Does the description disclose side effects, auth requirements, rate limits, or destructive behavior?

No annotations are provided, so the description carries the full burden of behavioral disclosure. It states the tool lists invites but doesn't cover critical aspects like whether it requires specific permissions, how results are formatted, pagination behavior, or error conditions. This leaves significant gaps for a tool that likely involves access control.

Agents need to know what a tool does to the world before calling it. Descriptions should go beyond structured annotations to explain consequences.

Conciseness5/5

Is the description appropriately sized, front-loaded, and free of redundancy?

The description is a single, efficient sentence that front-loads the core purpose without unnecessary words. Every part of the sentence contributes directly to understanding the tool's function, making it highly concise and well-structured.

Shorter descriptions cost fewer tokens and are easier for agents to parse. Every sentence should earn its place.

Completeness3/5

Given the tool's complexity, does the description cover enough for an agent to succeed on first attempt?

Given the tool's moderate complexity (listing invites likely involves permissions and filtering), the description is minimal. It benefits from having an output schema (which handles return values), but with no annotations and low parameter coverage, it lacks details on behavioral traits and usage context, making it incomplete for safe and effective use.

Complex tools with many parameters or behaviors need more documentation. Simple tools need less.
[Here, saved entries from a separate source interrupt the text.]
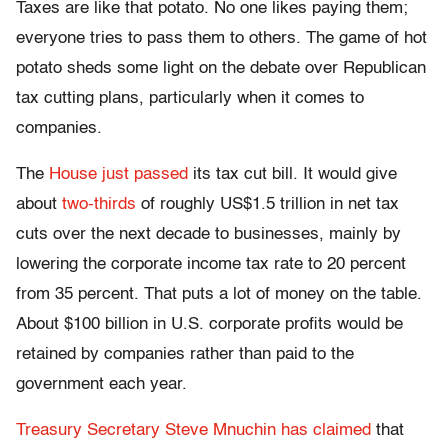
Taxes are like that potato. No one likes paying them;
everyone tries to pass them to others. The game of hot
potato sheds some light on the debate over Republican
tax cutting plans, particularly when it comes to
companies.
The
House just passed
its tax cut bill. It would give
about
two-thirds
of roughly US$1.5 trillion in net tax
cuts over the next decade to businesses, mainly by
lowering the corporate income tax rate to 20 percent
from 35 percent. That puts a lot of money on the table.
About $100 billion in U.S. corporate profits would be
retained by companies rather than paid to the
government each year.
Treasury Secretary Steve Mnuchin has claimed
that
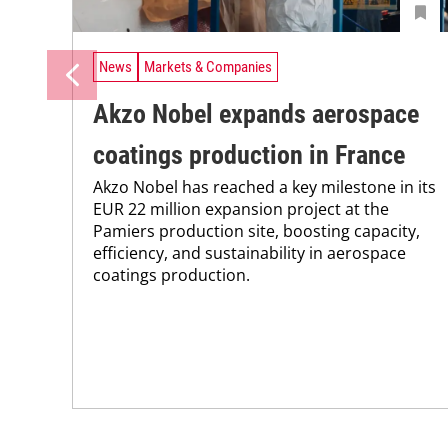
News
Markets & Companies
Akzo Nobel expands aerospace
coatings production in France
Akzo Nobel has reached a key milestone in its
EUR 22 million expansion project at the
Pamiers production site, boosting capacity,
efficiency, and sustainability in aerospace
coatings production.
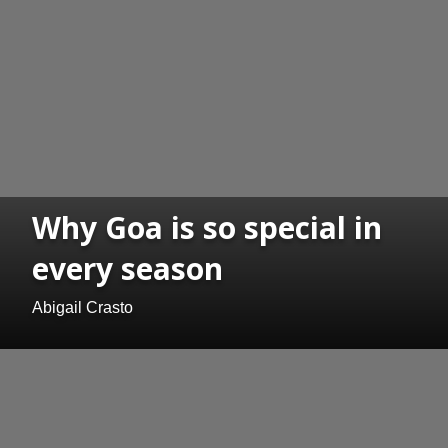
Why Goa is so special in
every season
Abigail Crasto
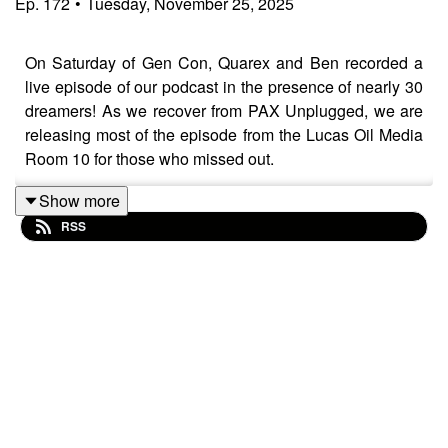
Ep.
172
•
Tuesday, November 25, 2025
On Saturday of Gen Con, Quarex and Ben recorded a
live episode of our podcast in the presence of nearly 30
dreamers! As we recover from PAX Unplugged, we are
releasing most of the episode from the Lucas Oil Media
Room 10 for those who missed out.
Show more
RSS
And if you want to know more about Quarex's fudge, you
really gotta come to these magical events!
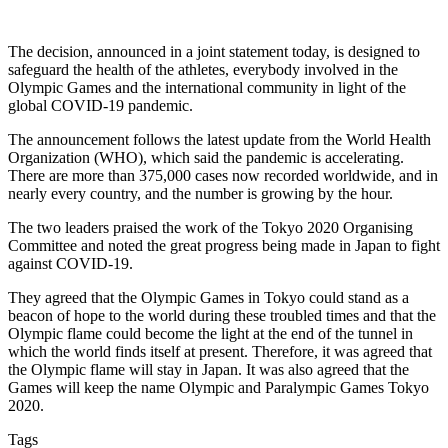
The decision, announced in a joint statement today, is designed to
safeguard the health of the athletes, everybody involved in the
Olympic Games and the international community in light of the
global COVID-19 pandemic.
The announcement follows the latest update from the World Health
Organization (WHO), which said the pandemic is accelerating.
There are more than 375,000 cases now recorded worldwide, and in
nearly every country, and the number is growing by the hour.
The two leaders praised the work of the Tokyo 2020 Organising
Committee and noted the great progress being made in Japan to fight
against COVID-19.
They agreed that the Olympic Games in Tokyo could stand as a
beacon of hope to the world during these troubled times and that the
Olympic flame could become the light at the end of the tunnel in
which the world finds itself at present. Therefore, it was agreed that
the Olympic flame will stay in Japan. It was also agreed that the
Games will keep the name Olympic and Paralympic Games Tokyo
2020.
Tags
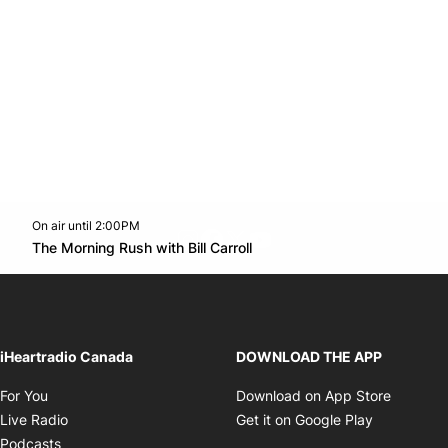
On air until 2:00PM
footer-block.instagram-link
Facebook page
Twitter feed
footer-block.youtube-l
Opens in new window
The Morning Rush with Bill Carroll
Opens in new window
iHeartradio Canada
DOWNLOAD THE APP
Opens in new window
Opens i
For You
Download on App Store
Opens in new window
Opens in 
Live Radio
Get it on Google Play
Opens in new window
Podcasts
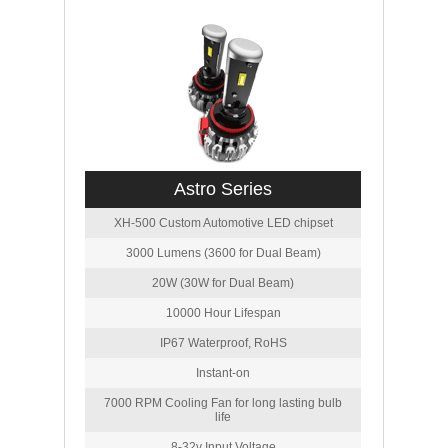
Astro Series
XH-500 Custom Automotive LED chipset
3000 Lumens (3600 for Dual Beam)
20W (30W for Dual Beam)
10000 Hour Lifespan
IP67 Waterproof, RoHS
Instant-on
7000 RPM Cooling Fan for long lasting bulb
life
8-32v Input Voltage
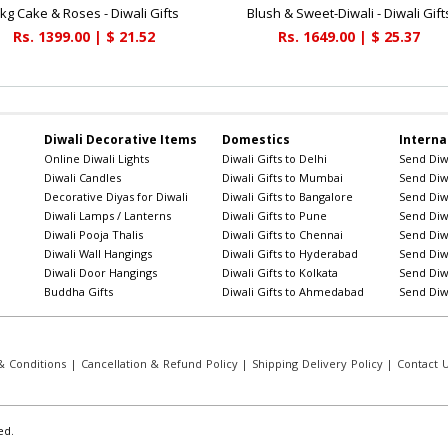
 kg Cake & Roses - Diwali Gifts
Blush & Sweet-Diwali - Diwali Gift
Rs. 1399.00 | $ 21.52
Rs. 1649.00 | $ 25.37
Diwali Decorative Items
Domestics
Interna
Online Diwali Lights
Diwali Gifts to Delhi
Send Diwa
Diwali Candles
Diwali Gifts to Mumbai
Send Diwa
Decorative Diyas for Diwali
Diwali Gifts to Bangalore
Send Diwa
Diwali Lamps / Lanterns
Diwali Gifts to Pune
Send Diwa
Diwali Pooja Thalis
Diwali Gifts to Chennai
Send Diwa
Diwali Wall Hangings
Diwali Gifts to Hyderabad
Send Diwa
Diwali Door Hangings
Diwali Gifts to Kolkata
Send Diwa
Buddha Gifts
Diwali Gifts to Ahmedabad
Send Diwa
 Conditions
|
Cancellation & Refund Policy
|
Shipping Delivery Policy
|
Contact 
ed.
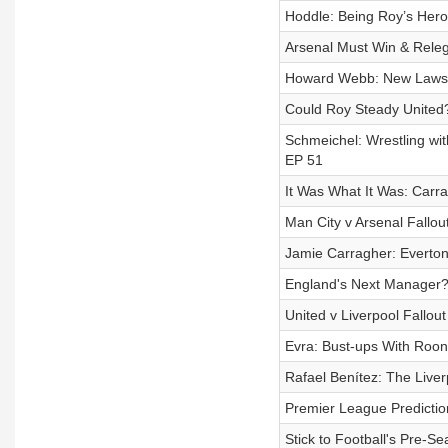
Hoddle: Being Roy’s Hero,
Arsenal Must Win & Relega
Howard Webb: New Laws & 
Could Roy Steady United?
Schmeichel: Wrestling wit
EP 51
It Was What It Was: Carr
Man City v Arsenal Fallout
Jamie Carragher: Everton 
England's Next Manager? 
United v Liverpool Fallou
Evra: Bust-ups With Roon
Rafael Benítez: The Live
Premier League Prediction
Stick to Football's Pre-Se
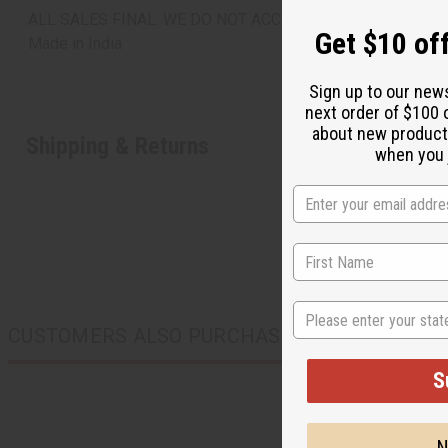
ALL SALES FINAL. WE DO NOT ACCEPT RETURNS FOR TH
Get $10 off
Made in
India
Sign up to our new
next order of $100 
about new product
Shipping & Returns
when you j
State
CUSTOMERS ALSO PURCHASED
S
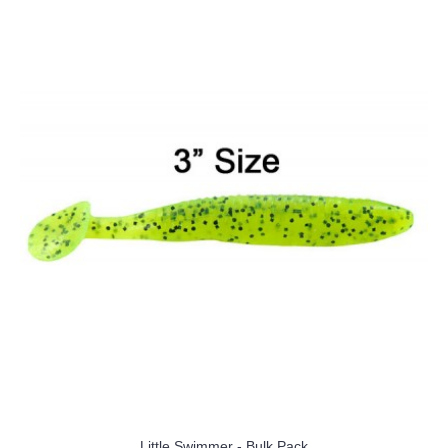
Little Swimmer - Bulk Pack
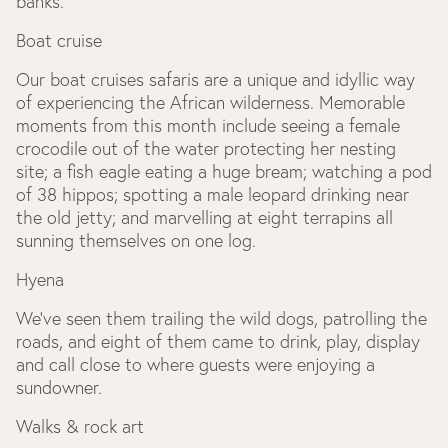
banks.
Boat cruise
Our boat cruises safaris are a unique and idyllic way
of experiencing the African wilderness. Memorable
moments from this month include seeing a female
crocodile out of the water protecting her nesting
site; a fish eagle eating a huge bream; watching a pod
of 38 hippos; spotting a male leopard drinking near
the old jetty; and marvelling at eight terrapins all
sunning themselves on one log.
Hyena
We’ve seen them trailing the wild dogs, patrolling the
roads, and eight of them came to drink, play, display
and call close to where guests were enjoying a
sundowner.
Walks & rock art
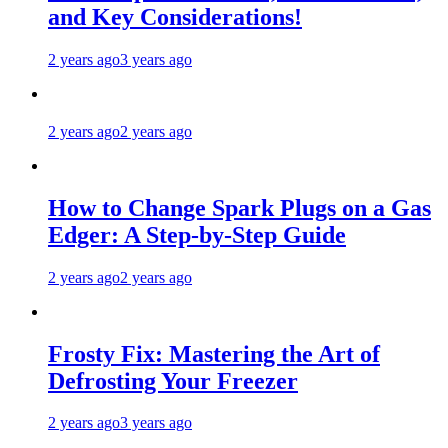
and Key Considerations!
2 years ago
3 years ago
2 years ago
2 years ago
How to Change Spark Plugs on a Gas
Edger: A Step-by-Step Guide
2 years ago
2 years ago
Frosty Fix: Mastering the Art of
Defrosting Your Freezer
2 years ago
3 years ago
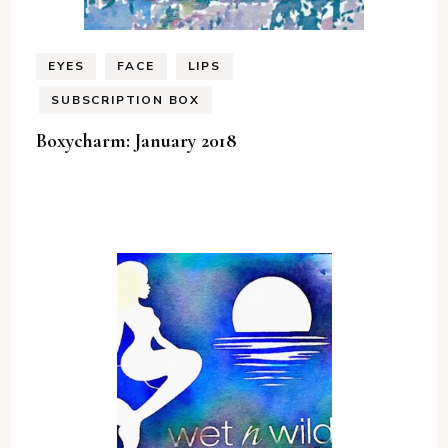
EYES
FACE
LIPS
SUBSCRIPTION BOX
Boxycharm: January 2018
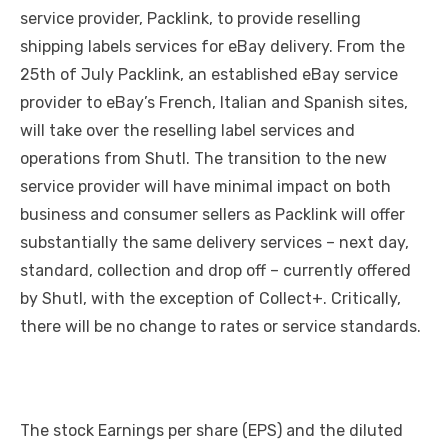
service provider, Packlink, to provide reselling
shipping labels services for eBay delivery. From the
25th of July Packlink, an established eBay service
provider to eBay’s French, Italian and Spanish sites,
will take over the reselling label services and
operations from Shutl. The transition to the new
service provider will have minimal impact on both
business and consumer sellers as Packlink will offer
substantially the same delivery services – next day,
standard, collection and drop off – currently offered
by Shutl, with the exception of Collect+. Critically,
there will be no change to rates or service standards.
The stock Earnings per share (EPS) and the diluted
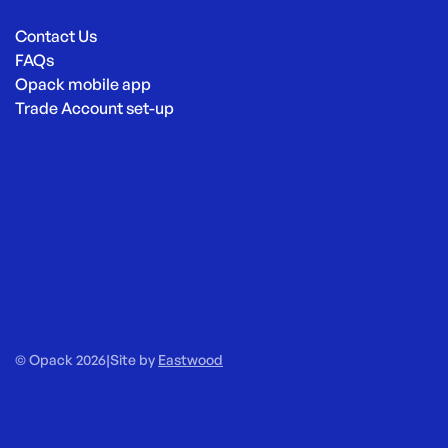
Contact Us
FAQs
Opack mobile app
Trade Account set-up
© Opack 2026
|
Site by
Eastwood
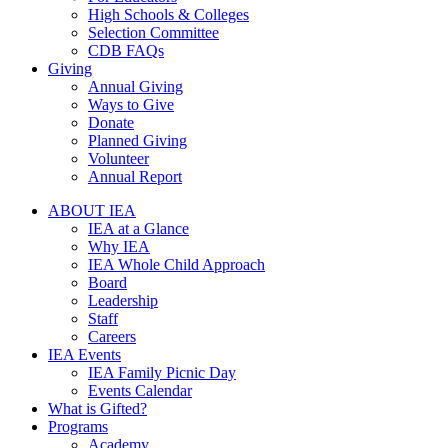
High Schools & Colleges
Selection Committee
CDB FAQs
Giving
Annual Giving
Ways to Give
Donate
Planned Giving
Volunteer
Annual Report
ABOUT IEA
IEA at a Glance
Why IEA
IEA Whole Child Approach
Board
Leadership
Staff
Careers
IEA Events
IEA Family Picnic Day
Events Calendar
What is Gifted?
Programs
Academy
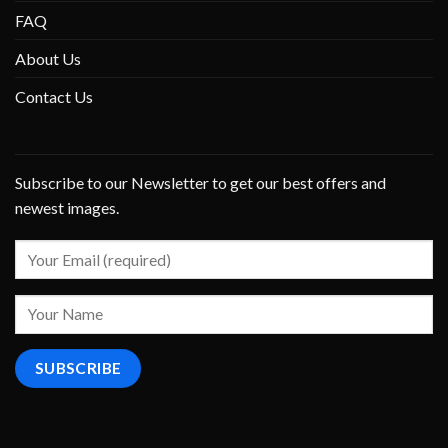
FAQ
About Us
Contact Us
Subscribe to our Newsletter to get our best offers and
newest images.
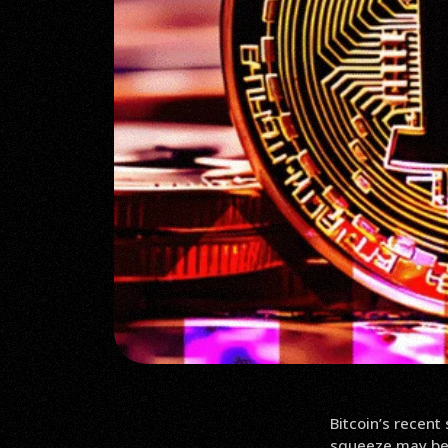
Bitcoin’s recent
squeeze may be 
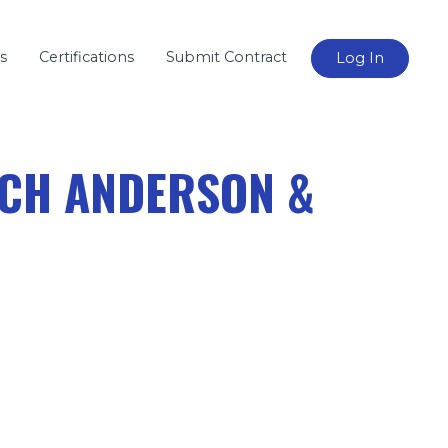
s
Certifications
Submit Contract
Log In
TCH ANDERSON &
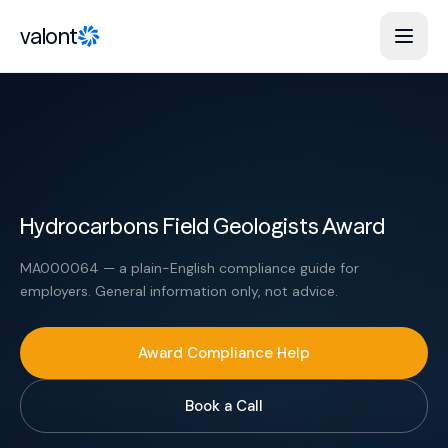
Skip to content
valont
Hydrocarbons Field Geologists Award
MA000064 — a plain-English compliance guide for
employers. General information only, not advice.
Award Compliance Help
Book a Call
This dimension scales expectations accordingly.

Parameters3/5

Does the description clarify parameter syntax, constraints, interactions, or defaults beyond what the schema provides?

The schema description coverage is 0%, but the description mentions 'for a server', which aligns with the 'server_id' parameter in the schema. However, it doesn't explain the parameter's optional nature (default: null) or what happens when it's omitted (e.g., listing invites for all servers vs. current context). The description adds minimal value beyond the schema.

Input schemas describe structure but not intent. Descriptions should explain non-obvious parameter relationships and valid value ranges.

Purpose4/5

Does the description clearly state what the tool does and how it differs from similar tools?

The description clearly states the verb ('List') and resource ('active invites for a server'), making the purpose immediately understandable. It doesn't explicitly differentiate from sibling tools like 'create_invite' or 'list_servers', but the specificity of 'active invites' provides some implicit distinction.

Agents choose between tools based on descriptions. A clear purpose with a specific verb and resource helps agents select the right tool.

Usage Guidelines2/5

Does the description explain when to use this tool, when not to, or what alternatives exist?

The description provides no guidance on when to use this tool versus alternatives. It doesn't mention prerequisites (e.g., needing server access), exclusions, or comparisons to similar tools like 'list_servers' or 'create_invite', leaving the agent to infer usage context.

Agents often have multiple tools that could apply. Explicit usage guidance like "use X instead of Y when Z" prevents misuse.